Cette liste n’est pas exhaustive. Je pourrais y ajouter encore d’autres risques et « cygnes noirs » probables ou possibles, mais imprévisibles quant à leur date d'occurrence. Des menaces d’autant plus grandes qu’elles sont intercorrélées. Heureusement, les cygnes noirs sont beaucoup moins nombreux que les blancs. D’autres « signes » (l’homonymie est intéressante…) permettent aussi d’espérer : par exemple, nous avons la chance d’exister (la probabilité était au départ extrêmement faible) et de vivre en France (malgré tout), etc. Il reste que nos démocraties sont aujourd’hui mentalement démunies et matériellement affaiblies. Sauront-elles faire preuve du réalisme, de la responsabilité, de l'autorité, du courage, de l'unité et de la créativité nécessaires pour sortir de l’impasse dans laquelle elles se trouvent ? Pas sûr.

Mais qui peut vraiment prédire ce qui se passera au cours de cette année ? À défaut de pouvoir le faire de façon scientifique, on peut avoir des convictions argumentées, des intuitions spontanées… ou faire des paris. Mais l’exercice est particulièrement difficile à un moment où le futur peut bifurquer dans de nombreuses directions, et démentir les meilleurs experts. Certains d’entre eux vont d’ailleurs obligatoirement se tromper puisqu’ils ne sont pas tous d’accord (à moins qu’ils se trompent tous !).
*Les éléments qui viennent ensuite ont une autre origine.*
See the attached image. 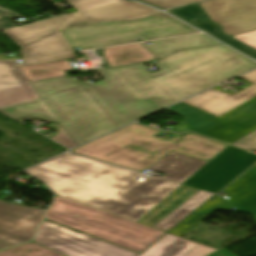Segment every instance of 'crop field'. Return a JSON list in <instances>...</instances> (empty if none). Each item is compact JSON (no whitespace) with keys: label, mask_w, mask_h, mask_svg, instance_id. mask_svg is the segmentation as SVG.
I'll return each mask as SVG.
<instances>
[{"label":"crop field","mask_w":256,"mask_h":256,"mask_svg":"<svg viewBox=\"0 0 256 256\" xmlns=\"http://www.w3.org/2000/svg\"><path fill=\"white\" fill-rule=\"evenodd\" d=\"M232 145L243 147V148H253L256 149V130L243 138L237 140Z\"/></svg>","instance_id":"27"},{"label":"crop field","mask_w":256,"mask_h":256,"mask_svg":"<svg viewBox=\"0 0 256 256\" xmlns=\"http://www.w3.org/2000/svg\"><path fill=\"white\" fill-rule=\"evenodd\" d=\"M38 98L30 83L0 89V106Z\"/></svg>","instance_id":"19"},{"label":"crop field","mask_w":256,"mask_h":256,"mask_svg":"<svg viewBox=\"0 0 256 256\" xmlns=\"http://www.w3.org/2000/svg\"><path fill=\"white\" fill-rule=\"evenodd\" d=\"M228 146L197 135L187 134L177 143L173 151L209 162Z\"/></svg>","instance_id":"13"},{"label":"crop field","mask_w":256,"mask_h":256,"mask_svg":"<svg viewBox=\"0 0 256 256\" xmlns=\"http://www.w3.org/2000/svg\"><path fill=\"white\" fill-rule=\"evenodd\" d=\"M216 250H213L211 248L205 247L203 245H201L200 247H198L196 250H194L191 254H189L188 256H206L212 252H214Z\"/></svg>","instance_id":"30"},{"label":"crop field","mask_w":256,"mask_h":256,"mask_svg":"<svg viewBox=\"0 0 256 256\" xmlns=\"http://www.w3.org/2000/svg\"><path fill=\"white\" fill-rule=\"evenodd\" d=\"M160 132L133 123L71 152L142 172L171 152L180 138L163 141L154 137Z\"/></svg>","instance_id":"6"},{"label":"crop field","mask_w":256,"mask_h":256,"mask_svg":"<svg viewBox=\"0 0 256 256\" xmlns=\"http://www.w3.org/2000/svg\"><path fill=\"white\" fill-rule=\"evenodd\" d=\"M209 256H233L232 254H230L229 252L225 251L224 249H221Z\"/></svg>","instance_id":"31"},{"label":"crop field","mask_w":256,"mask_h":256,"mask_svg":"<svg viewBox=\"0 0 256 256\" xmlns=\"http://www.w3.org/2000/svg\"><path fill=\"white\" fill-rule=\"evenodd\" d=\"M200 244L167 233L142 255L145 256H187Z\"/></svg>","instance_id":"15"},{"label":"crop field","mask_w":256,"mask_h":256,"mask_svg":"<svg viewBox=\"0 0 256 256\" xmlns=\"http://www.w3.org/2000/svg\"><path fill=\"white\" fill-rule=\"evenodd\" d=\"M26 172L55 194L137 221L180 184L65 153Z\"/></svg>","instance_id":"2"},{"label":"crop field","mask_w":256,"mask_h":256,"mask_svg":"<svg viewBox=\"0 0 256 256\" xmlns=\"http://www.w3.org/2000/svg\"><path fill=\"white\" fill-rule=\"evenodd\" d=\"M218 44L219 43L214 39L203 34H198L182 38L154 41L152 42L150 51L159 59H162L178 50Z\"/></svg>","instance_id":"14"},{"label":"crop field","mask_w":256,"mask_h":256,"mask_svg":"<svg viewBox=\"0 0 256 256\" xmlns=\"http://www.w3.org/2000/svg\"><path fill=\"white\" fill-rule=\"evenodd\" d=\"M46 219L140 253L164 232L56 196Z\"/></svg>","instance_id":"5"},{"label":"crop field","mask_w":256,"mask_h":256,"mask_svg":"<svg viewBox=\"0 0 256 256\" xmlns=\"http://www.w3.org/2000/svg\"><path fill=\"white\" fill-rule=\"evenodd\" d=\"M145 2H148L150 4H153L155 6L161 7L163 9L171 8V7H176V6H181L201 0H142Z\"/></svg>","instance_id":"24"},{"label":"crop field","mask_w":256,"mask_h":256,"mask_svg":"<svg viewBox=\"0 0 256 256\" xmlns=\"http://www.w3.org/2000/svg\"><path fill=\"white\" fill-rule=\"evenodd\" d=\"M201 30H203L204 32L214 36L215 38L227 43L228 45L238 49L239 51L251 56L252 58L256 59V52L246 46H244L243 44L233 40L232 38L222 34L219 31V26L209 23V22H203V23H195V24H191ZM250 57V58H251Z\"/></svg>","instance_id":"21"},{"label":"crop field","mask_w":256,"mask_h":256,"mask_svg":"<svg viewBox=\"0 0 256 256\" xmlns=\"http://www.w3.org/2000/svg\"><path fill=\"white\" fill-rule=\"evenodd\" d=\"M44 212L0 201V249L29 241Z\"/></svg>","instance_id":"10"},{"label":"crop field","mask_w":256,"mask_h":256,"mask_svg":"<svg viewBox=\"0 0 256 256\" xmlns=\"http://www.w3.org/2000/svg\"><path fill=\"white\" fill-rule=\"evenodd\" d=\"M60 127V125H59ZM66 132V131H65ZM63 129L60 127V131L59 133L54 137L52 138L53 140L69 147V148H73L75 146H77V144L71 139V137L66 134Z\"/></svg>","instance_id":"29"},{"label":"crop field","mask_w":256,"mask_h":256,"mask_svg":"<svg viewBox=\"0 0 256 256\" xmlns=\"http://www.w3.org/2000/svg\"><path fill=\"white\" fill-rule=\"evenodd\" d=\"M233 38L247 44L248 46L256 49V30L233 36Z\"/></svg>","instance_id":"28"},{"label":"crop field","mask_w":256,"mask_h":256,"mask_svg":"<svg viewBox=\"0 0 256 256\" xmlns=\"http://www.w3.org/2000/svg\"><path fill=\"white\" fill-rule=\"evenodd\" d=\"M18 17L21 16L0 8V30L15 27L16 25L10 19Z\"/></svg>","instance_id":"26"},{"label":"crop field","mask_w":256,"mask_h":256,"mask_svg":"<svg viewBox=\"0 0 256 256\" xmlns=\"http://www.w3.org/2000/svg\"><path fill=\"white\" fill-rule=\"evenodd\" d=\"M230 208L231 207L228 202L225 203L223 202L222 198L214 195L194 213L171 229L169 233L182 237L186 232L192 229L215 210H229Z\"/></svg>","instance_id":"16"},{"label":"crop field","mask_w":256,"mask_h":256,"mask_svg":"<svg viewBox=\"0 0 256 256\" xmlns=\"http://www.w3.org/2000/svg\"><path fill=\"white\" fill-rule=\"evenodd\" d=\"M199 4L230 36L256 29V0H208Z\"/></svg>","instance_id":"9"},{"label":"crop field","mask_w":256,"mask_h":256,"mask_svg":"<svg viewBox=\"0 0 256 256\" xmlns=\"http://www.w3.org/2000/svg\"><path fill=\"white\" fill-rule=\"evenodd\" d=\"M78 12L4 30L22 47L23 58L73 51L59 30L75 22L120 20L142 17L158 11L125 0H69ZM18 45V46H19Z\"/></svg>","instance_id":"4"},{"label":"crop field","mask_w":256,"mask_h":256,"mask_svg":"<svg viewBox=\"0 0 256 256\" xmlns=\"http://www.w3.org/2000/svg\"><path fill=\"white\" fill-rule=\"evenodd\" d=\"M28 82L15 60L0 61V88Z\"/></svg>","instance_id":"20"},{"label":"crop field","mask_w":256,"mask_h":256,"mask_svg":"<svg viewBox=\"0 0 256 256\" xmlns=\"http://www.w3.org/2000/svg\"><path fill=\"white\" fill-rule=\"evenodd\" d=\"M206 161L171 152L158 163H154L149 170L162 172V178L182 184L192 174L198 171Z\"/></svg>","instance_id":"12"},{"label":"crop field","mask_w":256,"mask_h":256,"mask_svg":"<svg viewBox=\"0 0 256 256\" xmlns=\"http://www.w3.org/2000/svg\"><path fill=\"white\" fill-rule=\"evenodd\" d=\"M73 57H76L74 53L41 57V58H33V59H25V60H22L23 63H21L19 65L23 66V65H29V64H36V63H42V62L68 59V58H73Z\"/></svg>","instance_id":"25"},{"label":"crop field","mask_w":256,"mask_h":256,"mask_svg":"<svg viewBox=\"0 0 256 256\" xmlns=\"http://www.w3.org/2000/svg\"><path fill=\"white\" fill-rule=\"evenodd\" d=\"M70 19V18H69ZM71 20V19H70ZM72 21V20H71ZM74 24H77V23H75L74 21H72Z\"/></svg>","instance_id":"32"},{"label":"crop field","mask_w":256,"mask_h":256,"mask_svg":"<svg viewBox=\"0 0 256 256\" xmlns=\"http://www.w3.org/2000/svg\"><path fill=\"white\" fill-rule=\"evenodd\" d=\"M170 12L184 18L189 22H199L210 20L209 16L204 12V10L199 6L198 3L185 6L182 8L170 10Z\"/></svg>","instance_id":"23"},{"label":"crop field","mask_w":256,"mask_h":256,"mask_svg":"<svg viewBox=\"0 0 256 256\" xmlns=\"http://www.w3.org/2000/svg\"><path fill=\"white\" fill-rule=\"evenodd\" d=\"M33 241L66 256H142L45 220Z\"/></svg>","instance_id":"8"},{"label":"crop field","mask_w":256,"mask_h":256,"mask_svg":"<svg viewBox=\"0 0 256 256\" xmlns=\"http://www.w3.org/2000/svg\"><path fill=\"white\" fill-rule=\"evenodd\" d=\"M255 162L256 155L229 146L138 222L167 232Z\"/></svg>","instance_id":"3"},{"label":"crop field","mask_w":256,"mask_h":256,"mask_svg":"<svg viewBox=\"0 0 256 256\" xmlns=\"http://www.w3.org/2000/svg\"><path fill=\"white\" fill-rule=\"evenodd\" d=\"M28 81L65 75L73 69L66 60L20 67Z\"/></svg>","instance_id":"18"},{"label":"crop field","mask_w":256,"mask_h":256,"mask_svg":"<svg viewBox=\"0 0 256 256\" xmlns=\"http://www.w3.org/2000/svg\"><path fill=\"white\" fill-rule=\"evenodd\" d=\"M197 32L164 13L133 21L79 24L61 30L69 45L81 50L134 42L137 38L146 41Z\"/></svg>","instance_id":"7"},{"label":"crop field","mask_w":256,"mask_h":256,"mask_svg":"<svg viewBox=\"0 0 256 256\" xmlns=\"http://www.w3.org/2000/svg\"><path fill=\"white\" fill-rule=\"evenodd\" d=\"M104 55L111 66L155 58L140 43L108 48Z\"/></svg>","instance_id":"17"},{"label":"crop field","mask_w":256,"mask_h":256,"mask_svg":"<svg viewBox=\"0 0 256 256\" xmlns=\"http://www.w3.org/2000/svg\"><path fill=\"white\" fill-rule=\"evenodd\" d=\"M0 256H64L37 243H28L0 252Z\"/></svg>","instance_id":"22"},{"label":"crop field","mask_w":256,"mask_h":256,"mask_svg":"<svg viewBox=\"0 0 256 256\" xmlns=\"http://www.w3.org/2000/svg\"><path fill=\"white\" fill-rule=\"evenodd\" d=\"M240 77L254 85L235 95L210 89L183 102L219 117L256 96V70Z\"/></svg>","instance_id":"11"},{"label":"crop field","mask_w":256,"mask_h":256,"mask_svg":"<svg viewBox=\"0 0 256 256\" xmlns=\"http://www.w3.org/2000/svg\"><path fill=\"white\" fill-rule=\"evenodd\" d=\"M222 45L178 51L154 74L140 63L100 70L104 80L87 85L66 76L32 81L40 98L0 112L58 122L80 145L256 67Z\"/></svg>","instance_id":"1"}]
</instances>
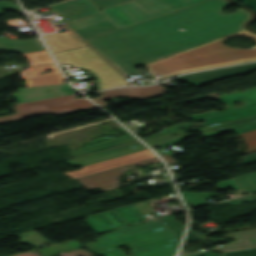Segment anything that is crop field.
<instances>
[{
    "instance_id": "730fd06b",
    "label": "crop field",
    "mask_w": 256,
    "mask_h": 256,
    "mask_svg": "<svg viewBox=\"0 0 256 256\" xmlns=\"http://www.w3.org/2000/svg\"><path fill=\"white\" fill-rule=\"evenodd\" d=\"M23 55L28 58L30 65L46 64V63L53 62V60L51 59L47 51L23 54Z\"/></svg>"
},
{
    "instance_id": "c21b1889",
    "label": "crop field",
    "mask_w": 256,
    "mask_h": 256,
    "mask_svg": "<svg viewBox=\"0 0 256 256\" xmlns=\"http://www.w3.org/2000/svg\"><path fill=\"white\" fill-rule=\"evenodd\" d=\"M161 157H163L168 164L176 162L171 158L169 154L161 155Z\"/></svg>"
},
{
    "instance_id": "00972430",
    "label": "crop field",
    "mask_w": 256,
    "mask_h": 256,
    "mask_svg": "<svg viewBox=\"0 0 256 256\" xmlns=\"http://www.w3.org/2000/svg\"><path fill=\"white\" fill-rule=\"evenodd\" d=\"M64 77L60 74L42 76L34 79L26 80V87L30 86H38V85H46V84H57L64 83Z\"/></svg>"
},
{
    "instance_id": "750c4746",
    "label": "crop field",
    "mask_w": 256,
    "mask_h": 256,
    "mask_svg": "<svg viewBox=\"0 0 256 256\" xmlns=\"http://www.w3.org/2000/svg\"><path fill=\"white\" fill-rule=\"evenodd\" d=\"M189 126H191V125L188 124L187 122H184V123H181V124H178V125H174V126L166 128L163 131H160L158 133L152 134L149 137L143 138V140H148V139H152V138H156V137H160V136H164V135L180 132L179 128L189 127ZM184 131H186V130H184Z\"/></svg>"
},
{
    "instance_id": "dd49c442",
    "label": "crop field",
    "mask_w": 256,
    "mask_h": 256,
    "mask_svg": "<svg viewBox=\"0 0 256 256\" xmlns=\"http://www.w3.org/2000/svg\"><path fill=\"white\" fill-rule=\"evenodd\" d=\"M158 202L155 199L132 204L119 209L102 212L87 216V220L94 231L99 232L143 220H147L143 215L153 213L150 208Z\"/></svg>"
},
{
    "instance_id": "34b2d1b8",
    "label": "crop field",
    "mask_w": 256,
    "mask_h": 256,
    "mask_svg": "<svg viewBox=\"0 0 256 256\" xmlns=\"http://www.w3.org/2000/svg\"><path fill=\"white\" fill-rule=\"evenodd\" d=\"M204 0H134L67 22L84 39Z\"/></svg>"
},
{
    "instance_id": "b54c1fbb",
    "label": "crop field",
    "mask_w": 256,
    "mask_h": 256,
    "mask_svg": "<svg viewBox=\"0 0 256 256\" xmlns=\"http://www.w3.org/2000/svg\"><path fill=\"white\" fill-rule=\"evenodd\" d=\"M246 152H247V154H248V153H252V152H256V149L248 150V151H246Z\"/></svg>"
},
{
    "instance_id": "d3111659",
    "label": "crop field",
    "mask_w": 256,
    "mask_h": 256,
    "mask_svg": "<svg viewBox=\"0 0 256 256\" xmlns=\"http://www.w3.org/2000/svg\"><path fill=\"white\" fill-rule=\"evenodd\" d=\"M173 233L181 238L184 227L172 216H165L159 218Z\"/></svg>"
},
{
    "instance_id": "b80d0937",
    "label": "crop field",
    "mask_w": 256,
    "mask_h": 256,
    "mask_svg": "<svg viewBox=\"0 0 256 256\" xmlns=\"http://www.w3.org/2000/svg\"><path fill=\"white\" fill-rule=\"evenodd\" d=\"M242 1L245 5L256 11V0H238Z\"/></svg>"
},
{
    "instance_id": "22f410ed",
    "label": "crop field",
    "mask_w": 256,
    "mask_h": 256,
    "mask_svg": "<svg viewBox=\"0 0 256 256\" xmlns=\"http://www.w3.org/2000/svg\"><path fill=\"white\" fill-rule=\"evenodd\" d=\"M50 8L59 14L62 23L101 12L90 0H73Z\"/></svg>"
},
{
    "instance_id": "bd1437ed",
    "label": "crop field",
    "mask_w": 256,
    "mask_h": 256,
    "mask_svg": "<svg viewBox=\"0 0 256 256\" xmlns=\"http://www.w3.org/2000/svg\"><path fill=\"white\" fill-rule=\"evenodd\" d=\"M239 135L242 136V138L247 146V150L256 147V130L246 132L243 134H239Z\"/></svg>"
},
{
    "instance_id": "c035e120",
    "label": "crop field",
    "mask_w": 256,
    "mask_h": 256,
    "mask_svg": "<svg viewBox=\"0 0 256 256\" xmlns=\"http://www.w3.org/2000/svg\"><path fill=\"white\" fill-rule=\"evenodd\" d=\"M184 136H186V135L183 134V135H180V136H178V137L172 138V139H170V140L164 141V142L159 143V144H156V145H168V144H170V143H173V142L178 141L180 138H182V137H184ZM151 147H152V146H151Z\"/></svg>"
},
{
    "instance_id": "bc2a9ffb",
    "label": "crop field",
    "mask_w": 256,
    "mask_h": 256,
    "mask_svg": "<svg viewBox=\"0 0 256 256\" xmlns=\"http://www.w3.org/2000/svg\"><path fill=\"white\" fill-rule=\"evenodd\" d=\"M43 38L45 39L52 52L86 45L69 29L66 33L45 35Z\"/></svg>"
},
{
    "instance_id": "d9b57169",
    "label": "crop field",
    "mask_w": 256,
    "mask_h": 256,
    "mask_svg": "<svg viewBox=\"0 0 256 256\" xmlns=\"http://www.w3.org/2000/svg\"><path fill=\"white\" fill-rule=\"evenodd\" d=\"M122 133H124L126 136L120 138H112L106 136L96 138L87 146L81 147L78 150L71 151V154L73 155V157H76L138 141L127 131H124Z\"/></svg>"
},
{
    "instance_id": "412701ff",
    "label": "crop field",
    "mask_w": 256,
    "mask_h": 256,
    "mask_svg": "<svg viewBox=\"0 0 256 256\" xmlns=\"http://www.w3.org/2000/svg\"><path fill=\"white\" fill-rule=\"evenodd\" d=\"M236 35L251 37L256 41L255 33L241 30L186 51L211 67L256 60V49H236L221 43L222 40Z\"/></svg>"
},
{
    "instance_id": "28ad6ade",
    "label": "crop field",
    "mask_w": 256,
    "mask_h": 256,
    "mask_svg": "<svg viewBox=\"0 0 256 256\" xmlns=\"http://www.w3.org/2000/svg\"><path fill=\"white\" fill-rule=\"evenodd\" d=\"M155 156L156 155L153 152H151L149 149H147V150L119 156L116 158L108 159V160L101 161L98 163L90 164L87 166H83L82 167L83 169H80L78 171H72V172H64V174L75 179V178L82 177V176H85L88 174H92V173H95L98 171H102L105 169L129 164V163H132L135 161H139V160H143V159H147V158H151V157H155Z\"/></svg>"
},
{
    "instance_id": "1d83c4d3",
    "label": "crop field",
    "mask_w": 256,
    "mask_h": 256,
    "mask_svg": "<svg viewBox=\"0 0 256 256\" xmlns=\"http://www.w3.org/2000/svg\"><path fill=\"white\" fill-rule=\"evenodd\" d=\"M94 2L100 9L122 4L131 0H91Z\"/></svg>"
},
{
    "instance_id": "03da06ac",
    "label": "crop field",
    "mask_w": 256,
    "mask_h": 256,
    "mask_svg": "<svg viewBox=\"0 0 256 256\" xmlns=\"http://www.w3.org/2000/svg\"><path fill=\"white\" fill-rule=\"evenodd\" d=\"M194 256H222V253L221 254H214V253H211V252L207 251L205 253L194 255Z\"/></svg>"
},
{
    "instance_id": "e1f06a70",
    "label": "crop field",
    "mask_w": 256,
    "mask_h": 256,
    "mask_svg": "<svg viewBox=\"0 0 256 256\" xmlns=\"http://www.w3.org/2000/svg\"><path fill=\"white\" fill-rule=\"evenodd\" d=\"M199 239L201 238L189 228L187 231L184 243L199 240Z\"/></svg>"
},
{
    "instance_id": "ae1a2a85",
    "label": "crop field",
    "mask_w": 256,
    "mask_h": 256,
    "mask_svg": "<svg viewBox=\"0 0 256 256\" xmlns=\"http://www.w3.org/2000/svg\"><path fill=\"white\" fill-rule=\"evenodd\" d=\"M100 89L127 84L120 74L97 80Z\"/></svg>"
},
{
    "instance_id": "3316defc",
    "label": "crop field",
    "mask_w": 256,
    "mask_h": 256,
    "mask_svg": "<svg viewBox=\"0 0 256 256\" xmlns=\"http://www.w3.org/2000/svg\"><path fill=\"white\" fill-rule=\"evenodd\" d=\"M156 162H160V159L157 157L132 164H139L144 166ZM127 166L128 165L105 170L82 178H78V180L87 190L100 187L103 191H105L119 186L118 179L122 174H124L125 168Z\"/></svg>"
},
{
    "instance_id": "d8731c3e",
    "label": "crop field",
    "mask_w": 256,
    "mask_h": 256,
    "mask_svg": "<svg viewBox=\"0 0 256 256\" xmlns=\"http://www.w3.org/2000/svg\"><path fill=\"white\" fill-rule=\"evenodd\" d=\"M58 63L66 62L91 71L95 76L115 74L116 71L88 46L53 53Z\"/></svg>"
},
{
    "instance_id": "028f5c9d",
    "label": "crop field",
    "mask_w": 256,
    "mask_h": 256,
    "mask_svg": "<svg viewBox=\"0 0 256 256\" xmlns=\"http://www.w3.org/2000/svg\"><path fill=\"white\" fill-rule=\"evenodd\" d=\"M235 240L256 234V229L229 233Z\"/></svg>"
},
{
    "instance_id": "dafd665d",
    "label": "crop field",
    "mask_w": 256,
    "mask_h": 256,
    "mask_svg": "<svg viewBox=\"0 0 256 256\" xmlns=\"http://www.w3.org/2000/svg\"><path fill=\"white\" fill-rule=\"evenodd\" d=\"M251 247H256V235L252 236V237L244 238V239H241V240H237V241H234V242H230V243H228L226 245H223V246H219V247H215V248H211V249H206V250L224 252V251L245 249V248H251ZM206 250H200V251H196V252H192V253H188V254H184V255H180V256H190V255L202 253Z\"/></svg>"
},
{
    "instance_id": "4177f3b9",
    "label": "crop field",
    "mask_w": 256,
    "mask_h": 256,
    "mask_svg": "<svg viewBox=\"0 0 256 256\" xmlns=\"http://www.w3.org/2000/svg\"><path fill=\"white\" fill-rule=\"evenodd\" d=\"M21 238V241L23 243L31 244L33 247H40L43 246V244L49 242L46 239H44L42 236L37 234L35 231L23 233L17 235ZM40 236V237H37Z\"/></svg>"
},
{
    "instance_id": "e52e79f7",
    "label": "crop field",
    "mask_w": 256,
    "mask_h": 256,
    "mask_svg": "<svg viewBox=\"0 0 256 256\" xmlns=\"http://www.w3.org/2000/svg\"><path fill=\"white\" fill-rule=\"evenodd\" d=\"M220 99L223 103H228V110L213 111L190 118L194 121L204 119L205 122L199 125L208 126L256 115V88L221 96ZM240 100L246 105L234 108L232 103Z\"/></svg>"
},
{
    "instance_id": "120bbe31",
    "label": "crop field",
    "mask_w": 256,
    "mask_h": 256,
    "mask_svg": "<svg viewBox=\"0 0 256 256\" xmlns=\"http://www.w3.org/2000/svg\"><path fill=\"white\" fill-rule=\"evenodd\" d=\"M223 256H256V248L225 252Z\"/></svg>"
},
{
    "instance_id": "ac0d7876",
    "label": "crop field",
    "mask_w": 256,
    "mask_h": 256,
    "mask_svg": "<svg viewBox=\"0 0 256 256\" xmlns=\"http://www.w3.org/2000/svg\"><path fill=\"white\" fill-rule=\"evenodd\" d=\"M97 242L84 245L92 253L104 256H125L117 247L131 248V256H172L180 239L159 219L116 229L98 237ZM82 247L76 240L39 250L42 255L56 254Z\"/></svg>"
},
{
    "instance_id": "d1516ede",
    "label": "crop field",
    "mask_w": 256,
    "mask_h": 256,
    "mask_svg": "<svg viewBox=\"0 0 256 256\" xmlns=\"http://www.w3.org/2000/svg\"><path fill=\"white\" fill-rule=\"evenodd\" d=\"M244 70H248V71L256 70V63L246 64V65H241V66H236V67H230V68L204 71V72H199V73H193V74L178 76V77H176V79L178 81L197 86V85H201V84L215 81L218 79L237 75Z\"/></svg>"
},
{
    "instance_id": "8a807250",
    "label": "crop field",
    "mask_w": 256,
    "mask_h": 256,
    "mask_svg": "<svg viewBox=\"0 0 256 256\" xmlns=\"http://www.w3.org/2000/svg\"><path fill=\"white\" fill-rule=\"evenodd\" d=\"M230 4L227 0L204 1L85 41L124 76L138 75L141 73L134 65L243 29L250 13L239 8L235 13L221 14Z\"/></svg>"
},
{
    "instance_id": "f4fd0767",
    "label": "crop field",
    "mask_w": 256,
    "mask_h": 256,
    "mask_svg": "<svg viewBox=\"0 0 256 256\" xmlns=\"http://www.w3.org/2000/svg\"><path fill=\"white\" fill-rule=\"evenodd\" d=\"M91 108H96V106L85 98L76 99L74 94H71L15 105L14 109L17 114L0 117V123L46 113L64 114Z\"/></svg>"
},
{
    "instance_id": "4a817a6b",
    "label": "crop field",
    "mask_w": 256,
    "mask_h": 256,
    "mask_svg": "<svg viewBox=\"0 0 256 256\" xmlns=\"http://www.w3.org/2000/svg\"><path fill=\"white\" fill-rule=\"evenodd\" d=\"M253 129H256V116L200 129L199 131L202 133L203 137H205L229 130L239 134Z\"/></svg>"
},
{
    "instance_id": "5866460e",
    "label": "crop field",
    "mask_w": 256,
    "mask_h": 256,
    "mask_svg": "<svg viewBox=\"0 0 256 256\" xmlns=\"http://www.w3.org/2000/svg\"><path fill=\"white\" fill-rule=\"evenodd\" d=\"M6 9L13 10L15 12L21 13V10L18 5L12 3V2H7V1H0V12Z\"/></svg>"
},
{
    "instance_id": "0bd39190",
    "label": "crop field",
    "mask_w": 256,
    "mask_h": 256,
    "mask_svg": "<svg viewBox=\"0 0 256 256\" xmlns=\"http://www.w3.org/2000/svg\"><path fill=\"white\" fill-rule=\"evenodd\" d=\"M182 134H183V133H182ZM178 135H180V134H178ZM178 135H175V136H178ZM175 136L171 135V136L164 137V138H160V139H155V140H151V141H146L145 143L148 144L149 146H151V145H154V144H156V143H159V142H162V141H164V140H167V139H170V138H172V137H175Z\"/></svg>"
},
{
    "instance_id": "5d738f31",
    "label": "crop field",
    "mask_w": 256,
    "mask_h": 256,
    "mask_svg": "<svg viewBox=\"0 0 256 256\" xmlns=\"http://www.w3.org/2000/svg\"><path fill=\"white\" fill-rule=\"evenodd\" d=\"M61 1H63V0H61Z\"/></svg>"
},
{
    "instance_id": "d32e631a",
    "label": "crop field",
    "mask_w": 256,
    "mask_h": 256,
    "mask_svg": "<svg viewBox=\"0 0 256 256\" xmlns=\"http://www.w3.org/2000/svg\"><path fill=\"white\" fill-rule=\"evenodd\" d=\"M253 200H256V195L240 197V198L233 199L231 201L220 202L219 204H230V205L234 206L236 204L245 203V202H249V201H253Z\"/></svg>"
},
{
    "instance_id": "733c2abd",
    "label": "crop field",
    "mask_w": 256,
    "mask_h": 256,
    "mask_svg": "<svg viewBox=\"0 0 256 256\" xmlns=\"http://www.w3.org/2000/svg\"><path fill=\"white\" fill-rule=\"evenodd\" d=\"M143 149H147V147H145L141 143H137V144H131V145H126V146L102 151L99 153L91 154L88 156L76 158V159L65 161V162L70 165L83 166V165H87V164L94 163L97 161L105 160L108 158H112L115 156L131 153V152H135V151H139V150H143Z\"/></svg>"
},
{
    "instance_id": "a9b5d70f",
    "label": "crop field",
    "mask_w": 256,
    "mask_h": 256,
    "mask_svg": "<svg viewBox=\"0 0 256 256\" xmlns=\"http://www.w3.org/2000/svg\"><path fill=\"white\" fill-rule=\"evenodd\" d=\"M46 70H53V72L48 73V74H54V73L60 72L59 69L56 67V65L30 67L21 72V78L28 79V78H33V77H37V76H42V75H37V73L41 72V71H46ZM48 74H44V75H48Z\"/></svg>"
},
{
    "instance_id": "5142ce71",
    "label": "crop field",
    "mask_w": 256,
    "mask_h": 256,
    "mask_svg": "<svg viewBox=\"0 0 256 256\" xmlns=\"http://www.w3.org/2000/svg\"><path fill=\"white\" fill-rule=\"evenodd\" d=\"M19 90L20 93L12 94L18 103L68 94L72 93L74 89L69 84H58L31 88H20Z\"/></svg>"
},
{
    "instance_id": "214f88e0",
    "label": "crop field",
    "mask_w": 256,
    "mask_h": 256,
    "mask_svg": "<svg viewBox=\"0 0 256 256\" xmlns=\"http://www.w3.org/2000/svg\"><path fill=\"white\" fill-rule=\"evenodd\" d=\"M0 50L29 53L46 49L40 39L14 40L0 38Z\"/></svg>"
},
D’autres se vanteront d’avoir eu raison, alors qu’ils auront eu surtout de la chance. Reconnaissons en tout cas que les planètes ne sont pas alignées et que la nôtre ne se porte pas au mieux…

Aussi, pour bien vivre cette nouvelle année, je suggère de ne pas écouter pas les pessimistes, déclinistes, défaitistes ou « collapsologues », qui annoncent le pire. D’abord parce que l’histoire (y compris récente) nous enseigne qu’il n'est jamais certain. Mais, surtout, parce que ces attitudes engendrent le désespoir, l'immobilisme, le fatalisme. Ou, plus grave encore, l'indifférence. Et donc le déclin.

Pour nous rassurer, nous pouvons adhérer à la prophétie de Victor Hugo : « Nos plus belles années sont celles que nous n'avons pas encore vécues ». Une attitude positive et poétique. Mais probablement fausse car nous idéalisons davantage le passé que le futur. Alors, tournons-nous plutôt vers Gaston Berger, fondateur en France de la prospective, qui rappelait tout simplement que « L’avenir n’est pas à découvrir, il est à inventer ».  C’est en effet à chacun de nous d’agir sur les événements que nous redoutons, afin qu’ils n’adviennent pas. Chacune des menaces qui pèsent sur le monde (et notre pays) est une occasion de le rendre meilleur.